[[ GIVEN DATA, beginning ]]

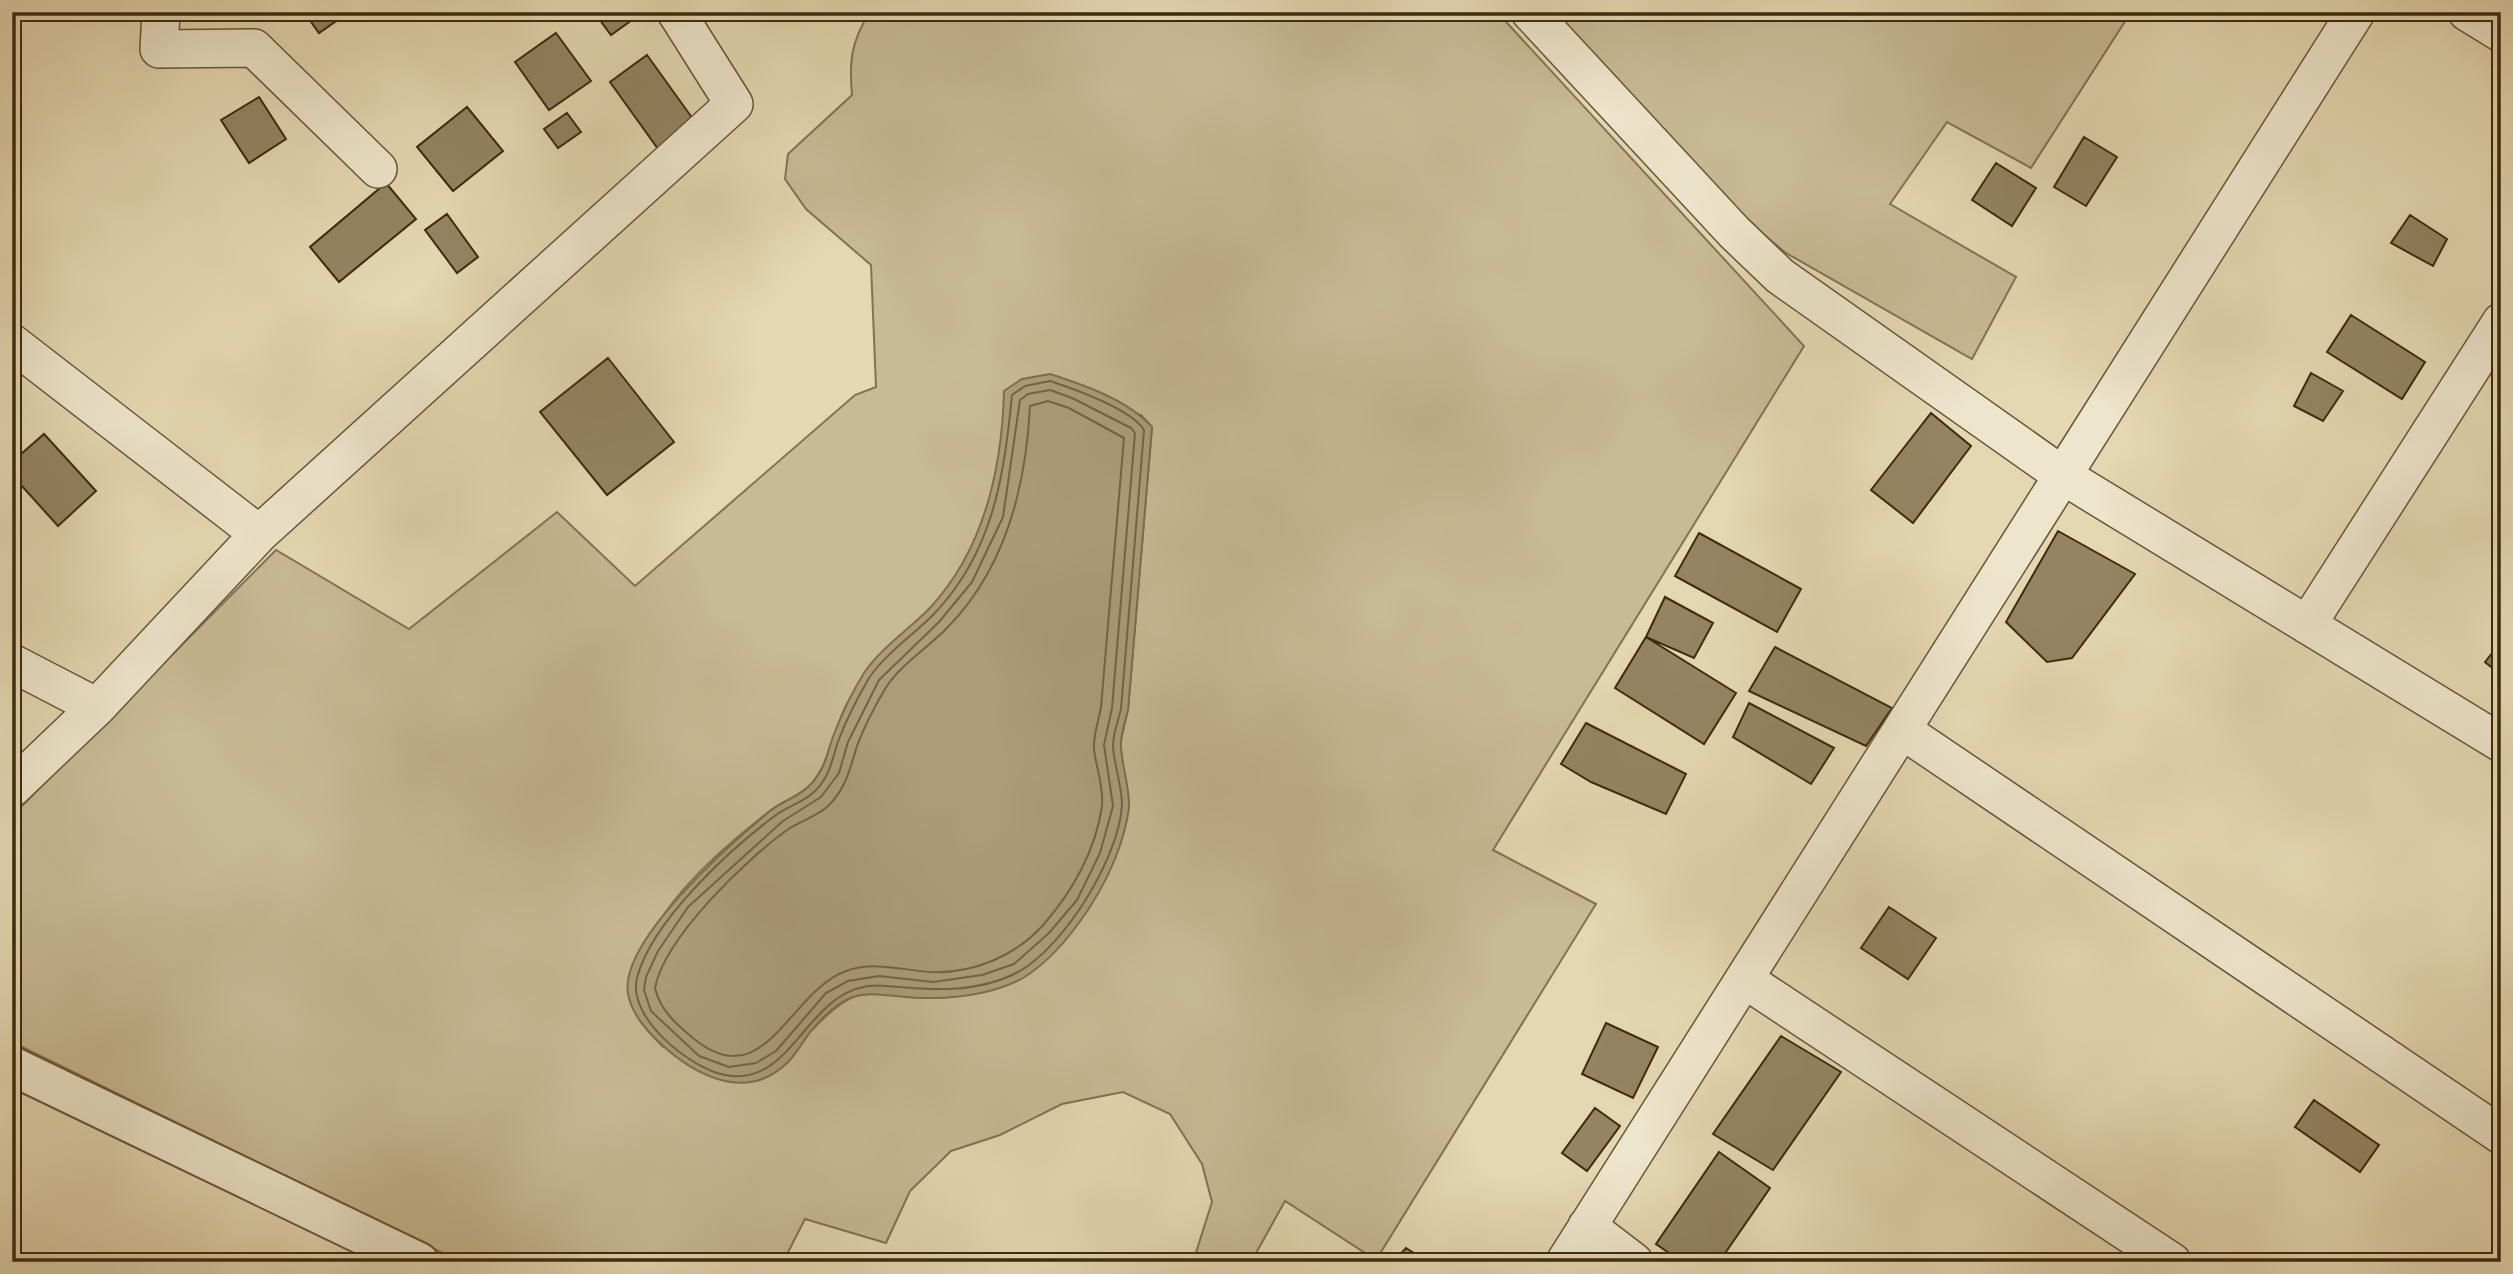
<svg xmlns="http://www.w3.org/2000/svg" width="2513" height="1274" viewBox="0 0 2513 1274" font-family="'Libre Caslon Text',serif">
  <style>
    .green { fill: #c8ba95; stroke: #837252; stroke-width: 2; fill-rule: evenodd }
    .water { fill: #ac9c7a; stroke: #806e4f; stroke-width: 2 }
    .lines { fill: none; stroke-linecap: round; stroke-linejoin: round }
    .shore { stroke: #756344; stroke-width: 2 }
    .building { fill: #948463; stroke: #3e2a0f; stroke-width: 2 }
    .minor-casing { stroke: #685538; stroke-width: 40 }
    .tertiary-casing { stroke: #685538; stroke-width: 42 }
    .minor { stroke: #ede5cc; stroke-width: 37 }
    .tertiary { stroke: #ede5cc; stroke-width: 38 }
  </style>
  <rect width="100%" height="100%" fill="#e4d7b1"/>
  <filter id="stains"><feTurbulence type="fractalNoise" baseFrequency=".00286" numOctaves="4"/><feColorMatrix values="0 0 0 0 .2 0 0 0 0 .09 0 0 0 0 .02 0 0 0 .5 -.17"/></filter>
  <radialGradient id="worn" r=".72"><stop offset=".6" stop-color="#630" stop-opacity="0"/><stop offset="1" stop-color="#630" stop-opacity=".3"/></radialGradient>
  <!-- green -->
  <path class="green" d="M870,12h627l307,334 -311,504 103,54 -220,356 -91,-59 -34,61h-58l19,-60 -10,-38 -32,-50 -47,-22 -61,12 -62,31 -49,16 -41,40 -24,52 -81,-24 -22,43h-322l-449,-220v-226l264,-266 133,79 148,-117 78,74 220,-191 21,-8 -5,-122 -65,-56 -21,-30 3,-25 64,-59c-3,-33 -1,-54 18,-83zM1005,391l136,24 11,12 -24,283 -8,34 9,63 -143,184c-17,2 -37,8 -54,7 -62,-1 -70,-21 -119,31l-150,18c-15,-16 -30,-30 -34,-52 -2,-8 4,-18 6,-25 23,-67 82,-118 136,-160 12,-10 30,-14 40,-26 21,-24 22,-58 39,-86 20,-33 50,-60 77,-87 58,-57 75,-141 78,-220z
    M1555,12h576l-100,156 -84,-46 -57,82 126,73 -44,82 -186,-106 -39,-32z"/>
  <!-- water -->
  <path class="water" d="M1050,374c34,11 78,26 102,53l-24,283c-3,12 -8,26 -7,37 1,20 9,41 8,61 -2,15 -8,36 -14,51 -17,42 -53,95 -92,119 -24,14 -62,20 -89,20 -60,2 -77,-23 -123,33 -8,10 -14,22 -23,31 -45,45 -103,8 -138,-29 -10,-11 -19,-23 -22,-39 -9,-53 103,-151 141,-182 13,-11 33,-16 44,-30 13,-15 14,-30 21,-48 8,-20 18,-42 30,-61 17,-25 44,-43 65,-64 55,-59 73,-139 75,-218l18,-12z"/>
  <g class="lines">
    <!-- shore -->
    <path class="shore" d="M1050,381c24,8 81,28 94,49l-23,279c-3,12 -8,25 -8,37 1,20 9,39 9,59 -3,53 -58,142 -104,167 -41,22 -89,18 -132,14 -79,-9 -88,103 -161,89 -35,-7 -98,-57 -88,-97 14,-56 93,-129 139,-163 12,-9 28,-13 38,-23 17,-16 18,-34 25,-53 8,-21 19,-42 30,-61 17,-25 43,-42 64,-63 60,-62 71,-138 79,-220l13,-9z
      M1050,390l22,8 59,30 4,5 -23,275 -8,37 9,61 -13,47 -23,47 -28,33 -35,31 -32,11 -49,7 -54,-6 -31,5 -22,12 -50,58 -20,12 -27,4 -30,-11 -48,-45 -7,-21 2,-13 12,-26 30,-44 95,-86 38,-24 18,-24 9,-31 31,-62 60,-58 33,-40 31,-65 17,-117 8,-6z
      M1048,401l21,7 55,30 -23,269c-2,13 -8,28 -7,42 2,18 10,39 8,57 -6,44 -30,86 -58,118 -28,32 -71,50 -114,48 -28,-2 -57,-11 -84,-1 -58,21 -81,127 -153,67 -17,-14 -33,-28 -38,-50 9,-50 93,-131 135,-160 12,-7 26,-12 37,-21 19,-18 23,-38 30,-61 7,-19 18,-40 28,-57 15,-24 41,-40 61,-60 59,-59 80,-142 84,-223z"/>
  </g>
  <!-- building -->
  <path class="building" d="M304,12h45l-30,21z
    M594,12h49l-32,23z
    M556,33l35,48 -42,29 -34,-48z
    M647,55l56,78 -37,27 -56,-78z
    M259,97l27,42 -37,24 -28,-43z
    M467,107l36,44 -50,40 -36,-44z
    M567,113l14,19 -23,16 -14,-19z
    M2084,137l33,20 -31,49 -32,-19z
    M1996,163l40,25 -24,38 -40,-26z
    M386,183l30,36 -77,63 -29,-35z
    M447,214l31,43 -21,16 -32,-43z
    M2410,215l37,24 -14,27 -42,-23z
    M2351,315l74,47 -23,37 -75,-47z
    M608,358l66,84 -67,53 -67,-83z
    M2311,373l32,18 -20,30 -29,-15z
    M1931,413l40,33 -58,77 -42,-33z
    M44,434l52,57 -38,35 -46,-51v-13z
    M2058,531l77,43 -63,84 -25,4 -41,-40z
    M1699,533l102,56 -24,43 -102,-56z
    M1665,597l48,26 -19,35 -48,-21z
    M1646,637l90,56 -32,51 -89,-56z
    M2501,642v33l-16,-13z
    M1775,647l117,61 -26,38 -117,-55z
    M1749,703l85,45 -23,36 -78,-47z
    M1586,723l100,51 -20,40 -75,-32 -30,-18z
    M1889,907l47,31 -28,41 -47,-31z
    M1606,1023l52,24 -25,51 -51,-24z
    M1781,1036l60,36 -68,98 -60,-36z
    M2314,1100l65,45 -19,27 -65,-45z
    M1595,1108l25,18 -33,45 -25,-18z
    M1719,1152l51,36 -51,74h-37l-26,-18z
    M1406,1248l22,14h-35z"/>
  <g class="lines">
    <!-- minor casing -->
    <g class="minor-casing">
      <path id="minor" d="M161,12l-2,37 95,-1 124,121
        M1530,12l204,220 46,44 282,199 439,268
        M2467,12l34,21
        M12,343l247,191
        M2307,625l194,-303
        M12,663l85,44
        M1902,730l599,405
        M12,788l85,-81 162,-173 475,-430 -58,-92
        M1744,979l428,283
        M1587,1226l47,36
        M1565,1262l791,-1250"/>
    </g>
    <!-- tertiary casing -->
    <g class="tertiary-casing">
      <path id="tertiary" d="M12,1066l407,196"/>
    </g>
    <!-- minor -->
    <use href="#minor" class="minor"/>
    <!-- tertiary -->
    <use href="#tertiary" class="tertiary"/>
  </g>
  <!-- margin -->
  <rect width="2513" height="1274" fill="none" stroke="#e4d7b1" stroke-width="42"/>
  <rect x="14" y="14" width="2485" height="1246" fill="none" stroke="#3e2a0f" stroke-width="3.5"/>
  <rect x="21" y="21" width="2471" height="1232" fill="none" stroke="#3e2a0f" stroke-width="2"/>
  <rect width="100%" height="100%" filter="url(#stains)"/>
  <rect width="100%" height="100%" fill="url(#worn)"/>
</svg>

[[ GIVEN DATA, end ]]

Every entry, exactly as written: transcribe it, passing over any pictures.

ANSWER FOR THIS EXERCISE:
<svg xmlns="http://www.w3.org/2000/svg" width="2513" height="1274" viewBox="0 0 2513 1274" font-family="'Libre Caslon Text',serif">
  <style>
    .green { fill: #c8ba95; stroke: #837252; stroke-width: 2; fill-rule: evenodd }
    .water { fill: #ac9c7a; stroke: #806e4f; stroke-width: 2 }
    .lines { fill: none; stroke-linecap: round; stroke-linejoin: round }
    .shore { stroke: #756344; stroke-width: 2 }
    .building { fill: #948463; stroke: #3e2a0f; stroke-width: 2 }
    .minor-casing { stroke: #685538; stroke-width: 40 }
    .tertiary-casing { stroke: #685538; stroke-width: 42 }
    .minor { stroke: #ede5cc; stroke-width: 37 }
    .tertiary { stroke: #ede5cc; stroke-width: 38 }
  </style>
  <rect width="100%" height="100%" fill="#e4d7b1"/>
  <filter id="stains"><feTurbulence type="fractalNoise" baseFrequency=".00286" numOctaves="4"/><feColorMatrix values="0 0 0 0 .2 0 0 0 0 .09 0 0 0 0 .02 0 0 0 .5 -.17"/></filter>
  <radialGradient id="worn" r=".72"><stop offset=".6" stop-color="#630" stop-opacity="0"/><stop offset="1" stop-color="#630" stop-opacity=".3"/></radialGradient>
  <!-- green -->
  <path class="green" d="M870,12h627l307,334 -311,504 103,54 -220,356 -91,-59 -34,61h-58l19,-60 -10,-38 -32,-50 -47,-22 -61,12 -62,31 -49,16 -41,40 -24,52 -81,-24 -22,43h-322l-449,-220v-226l264,-266 133,79 148,-117 78,74 220,-191 21,-8 -5,-122 -65,-56 -21,-30 3,-25 64,-59c-3,-33 -1,-54 18,-83zM1005,391l136,24 11,12 -24,283 -8,34 9,63 -143,184c-17,2 -37,8 -54,7 -62,-1 -70,-21 -119,31l-150,18c-15,-16 -30,-30 -34,-52 -2,-8 4,-18 6,-25 23,-67 82,-118 136,-160 12,-10 30,-14 40,-26 21,-24 22,-58 39,-86 20,-33 50,-60 77,-87 58,-57 75,-141 78,-220z
    M1555,12h576l-100,156 -84,-46 -57,82 126,73 -44,82 -186,-106 -39,-32z"/>
  <!-- water -->
  <path class="water" d="M1050,374c34,11 78,26 102,53l-24,283c-3,12 -8,26 -7,37 1,20 9,41 8,61 -2,15 -8,36 -14,51 -17,42 -53,95 -92,119 -24,14 -62,20 -89,20 -60,2 -77,-23 -123,33 -8,10 -14,22 -23,31 -45,45 -103,8 -138,-29 -10,-11 -19,-23 -22,-39 -9,-53 103,-151 141,-182 13,-11 33,-16 44,-30 13,-15 14,-30 21,-48 8,-20 18,-42 30,-61 17,-25 44,-43 65,-64 55,-59 73,-139 75,-218l18,-12z"/>
  <g class="lines">
    <!-- shore -->
    <path class="shore" d="M1050,381c24,8 81,28 94,49l-23,279c-3,12 -8,25 -8,37 1,20 9,39 9,59 -3,53 -58,142 -104,167 -41,22 -89,18 -132,14 -79,-9 -88,103 -161,89 -35,-7 -98,-57 -88,-97 14,-56 93,-129 139,-163 12,-9 28,-13 38,-23 17,-16 18,-34 25,-53 8,-21 19,-42 30,-61 17,-25 43,-42 64,-63 60,-62 71,-138 79,-220l13,-9z
      M1050,390l22,8 59,30 4,5 -23,275 -8,37 9,61 -13,47 -23,47 -28,33 -35,31 -32,11 -49,7 -54,-6 -31,5 -22,12 -50,58 -20,12 -27,4 -30,-11 -48,-45 -7,-21 2,-13 12,-26 30,-44 95,-86 38,-24 18,-24 9,-31 31,-62 60,-58 33,-40 31,-65 17,-117 8,-6z
      M1048,401l21,7 55,30 -23,269c-2,13 -8,28 -7,42 2,18 10,39 8,57 -6,44 -30,86 -58,118 -28,32 -71,50 -114,48 -28,-2 -57,-11 -84,-1 -58,21 -81,127 -153,67 -17,-14 -33,-28 -38,-50 9,-50 93,-131 135,-160 12,-7 26,-12 37,-21 19,-18 23,-38 30,-61 7,-19 18,-40 28,-57 15,-24 41,-40 61,-60 59,-59 80,-142 84,-223z"/>
  </g>
  <!-- building -->
  <path class="building" d="M304,12h45l-30,21z
    M594,12h49l-32,23z
    M556,33l35,48 -42,29 -34,-48z
    M647,55l56,78 -37,27 -56,-78z
    M259,97l27,42 -37,24 -28,-43z
    M467,107l36,44 -50,40 -36,-44z
    M567,113l14,19 -23,16 -14,-19z
    M2084,137l33,20 -31,49 -32,-19z
    M1996,163l40,25 -24,38 -40,-26z
    M386,183l30,36 -77,63 -29,-35z
    M447,214l31,43 -21,16 -32,-43z
    M2410,215l37,24 -14,27 -42,-23z
    M2351,315l74,47 -23,37 -75,-47z
    M608,358l66,84 -67,53 -67,-83z
    M2311,373l32,18 -20,30 -29,-15z
    M1931,413l40,33 -58,77 -42,-33z
    M44,434l52,57 -38,35 -46,-51v-13z
    M2058,531l77,43 -63,84 -25,4 -41,-40z
    M1699,533l102,56 -24,43 -102,-56z
    M1665,597l48,26 -19,35 -48,-21z
    M1646,637l90,56 -32,51 -89,-56z
    M2501,642v33l-16,-13z
    M1775,647l117,61 -26,38 -117,-55z
    M1749,703l85,45 -23,36 -78,-47z
    M1586,723l100,51 -20,40 -75,-32 -30,-18z
    M1889,907l47,31 -28,41 -47,-31z
    M1606,1023l52,24 -25,51 -51,-24z
    M1781,1036l60,36 -68,98 -60,-36z
    M2314,1100l65,45 -19,27 -65,-45z
    M1595,1108l25,18 -33,45 -25,-18z
    M1719,1152l51,36 -51,74h-37l-26,-18z
    M1406,1248l22,14h-35z"/>
  <g class="lines">
    <!-- minor casing -->
    <g class="minor-casing">
      <path id="minor" d="M161,12l-2,37 95,-1 124,121
        M1530,12l204,220 46,44 282,199 439,268
        M2467,12l34,21
        M12,343l247,191
        M2307,625l194,-303
        M12,663l85,44
        M1902,730l599,405
        M12,788l85,-81 162,-173 475,-430 -58,-92
        M1744,979l428,283
        M1587,1226l47,36
        M1565,1262l791,-1250"/>
    </g>
    <!-- tertiary casing -->
    <g class="tertiary-casing">
      <path id="tertiary" d="M12,1066l407,196"/>
    </g>
    <!-- minor -->
    <use href="#minor" class="minor"/>
    <!-- tertiary -->
    <use href="#tertiary" class="tertiary"/>
  </g>
  <!-- margin -->
  <rect width="2513" height="1274" fill="none" stroke="#e4d7b1" stroke-width="42"/>
  <rect x="14" y="14" width="2485" height="1246" fill="none" stroke="#3e2a0f" stroke-width="3.5"/>
  <rect x="21" y="21" width="2471" height="1232" fill="none" stroke="#3e2a0f" stroke-width="2"/>
  <rect width="100%" height="100%" filter="url(#stains)"/>
  <rect width="100%" height="100%" fill="url(#worn)"/>
</svg>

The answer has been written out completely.